My method of completing wells can best be illustrated in connection with a casing cementing operation. In this case, a section of casing is provided which has projections sticking out of it. A passage is provided through the casing wall and through the projections. The outer end of the passage is plugged by a material which can be melted in any of several ways. The casing is run into the well, with the special section inserted at the proper point to be set opposite a producing Zone of the well. After the casing is lowered into the well, it is cemented in place. The plug is then melted out of the end of the passage to form an opening extending from the formation to the interior of the casing.

My invention will be better understood by reference to the drawing in which:

FIGURE 1 is a cross-sectional view of a well showing an embodiment of my invention in which a section of casing has projections containing passages plugged at their outer ends with a material which can be melted to open the passages.

FIGURE 2 is a detailed View in cross-section of one form of a projection with a plug in its outer end.

FIGURE 3 is another detailed view in cross-section showing a form of projection in which the plug in the outer end is reinforced to prevent premature collapse.

## Recorded information
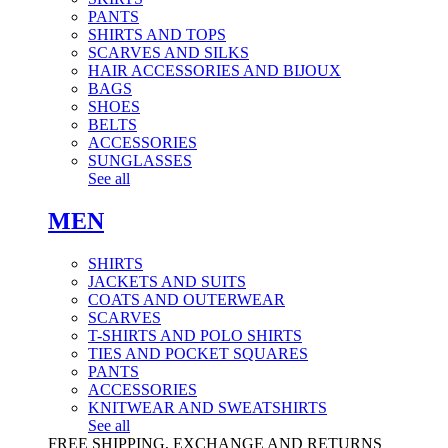
PANTS
SHIRTS AND TOPS
SCARVES AND SILKS
HAIR ACCESSORIES AND BIJOUX
BAGS
SHOES
BELTS
ACCESSORIES
SUNGLASSES
See all
MEN
SHIRTS
JACKETS AND SUITS
COATS AND OUTERWEAR
SCARVES
T-SHIRTS AND POLO SHIRTS
TIES AND POCKET SQUARES
PANTS
ACCESSORIES
KNITWEAR AND SWEATSHIRTS
See all
FREE SHIPPING, EXCHANGE AND RETURNS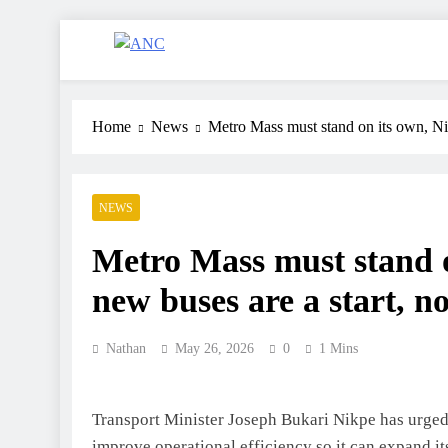
ANC
Where the News Leads
Home
News
Metro Mass must stand on its own, Nik
NEWS
Metro Mass must stand o
new buses are a start, no
Nathan
May 26, 2026
0
1 Mins
Transport Minister Joseph Bukari Nikpe has urged 
improve operational efficiency so it can expand i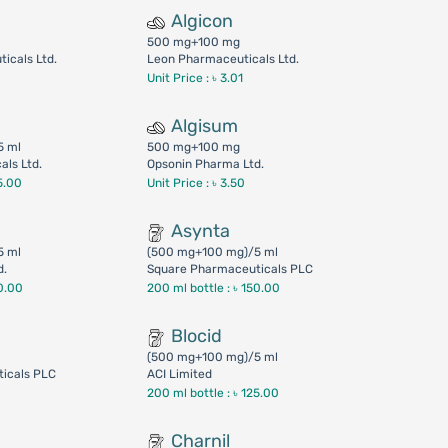
Algicon
500 mg+100 mg
icals Ltd.
Leon Pharmaceuticals Ltd.
Unit Price : ৳ 3.01
Algisum
5 ml
500 mg+100 mg
ls Ltd.
Opsonin Pharma Ltd.
5.00
Unit Price : ৳ 3.50
Asynta
5 ml
(500 mg+100 mg)/5 ml
d.
Square Pharmaceuticals PLC
0.00
200 ml bottle :
৳ 150.00
Blocid
(500 mg+100 mg)/5 ml
icals PLC
ACI Limited
200 ml bottle :
৳ 125.00
Charnil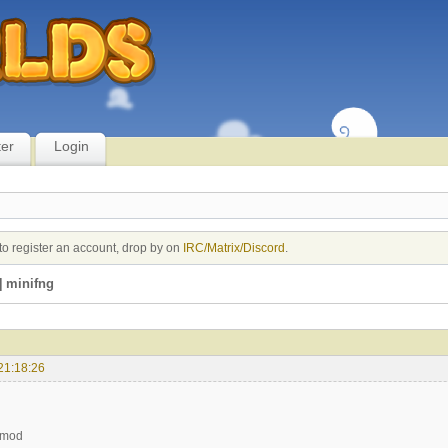
ter
Login
to register an account, drop by on
IRC/Matrix/Discord
.
 minifng
21:18:26
 mod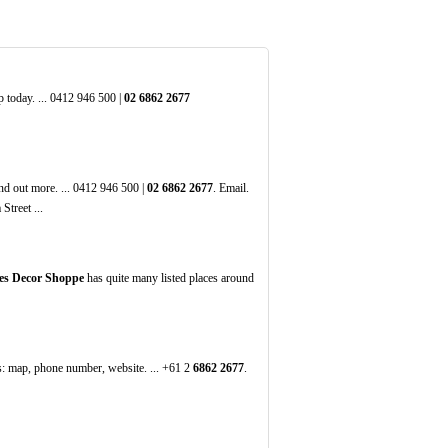
 today. ... 0412 946 500 |
02
6862
2677
nd out more. ... 0412 946 500 |
02
6862
2677
. Email.
treet ...
es Decor Shoppe
has quite many listed places around
s: map, phone number, website. ... +61 2
6862
2677
.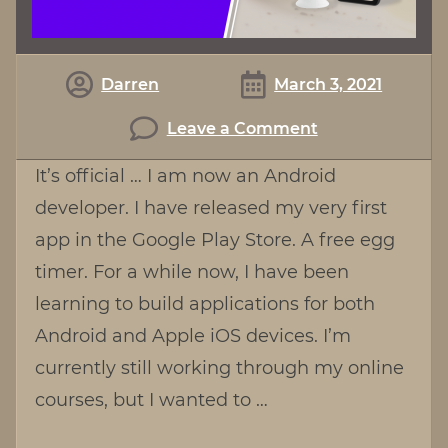
Darren
March 3, 2021
on
Leave a Comment
Egg
It’s official … I am now an Android
Timer
developer. I have released my very first
For
app in the Google Play Store. A free egg
Android
timer. For a while now, I have been
learning to build applications for both
Android and Apple iOS devices. I’m
currently still working through my online
courses, but I wanted to …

## What this exercise asks
**a.** In the well-completion text, what is the purpose of melting the plug out of the end of the passage once the casing has been cemented? Answer in one to three sentences.
**b.** Write the next part of the well-completion text, picking up after the description of FIGURE 3.
The material is not needed for the work that follows.

## Answers per task
**a.** Melting out the plug forms an opening that runs from the formation to the interior of the casing. Because the special section is set opposite a producing zone, this opening connects that zone to the inside of the casing.

**b.**
FIGURE 4 is a cross-sectional View of another form of projection in which a reservoir is provided for the molten plug so this material will not enter the well.

FIGURE 5 is a view of a section of casing in which the projections are supported by webs extending along the casing.

In FIGURE 1, a well 10 penetrates an oil producing sand 11. A string of casing 12 has been lowered into the well. This casing includes a section having projections 13 extending outwardly. The section bearing the projections is set opposite the producing formation. An electric heater 14 is shown lowered into the casing on electric cable 15.

The character of the projections can be seen in more detail in FIGURE 2. Here, the projection 13 is a tube extending through casing 12. The tube is attached to the casing by means such as weld 16. The tube is closed at its outer end by a plug 17. The plug is formed from a low-melting alloy.

In using the apparatus shown in FIGURES 1 and 2, the casing is lowered into the well until the special section is opposite the producing formation. The casing is then cemented in place by running a string of tubing into the well with a packer on the bottom, setting the packer between the casing and tubing near the bottom of the casing string, and pumping Portland cement slurry down the tubing and up around the outside of the casing. After the cement is set, the tubing is withdrawn and the heater is lowered through the section opposite the prOduCing formation to melt the alloy plugs at the ends of the tubes and permit flow of formation fluids into the casing from which it can be removed to the surface of the earth by pumps or other well-known means.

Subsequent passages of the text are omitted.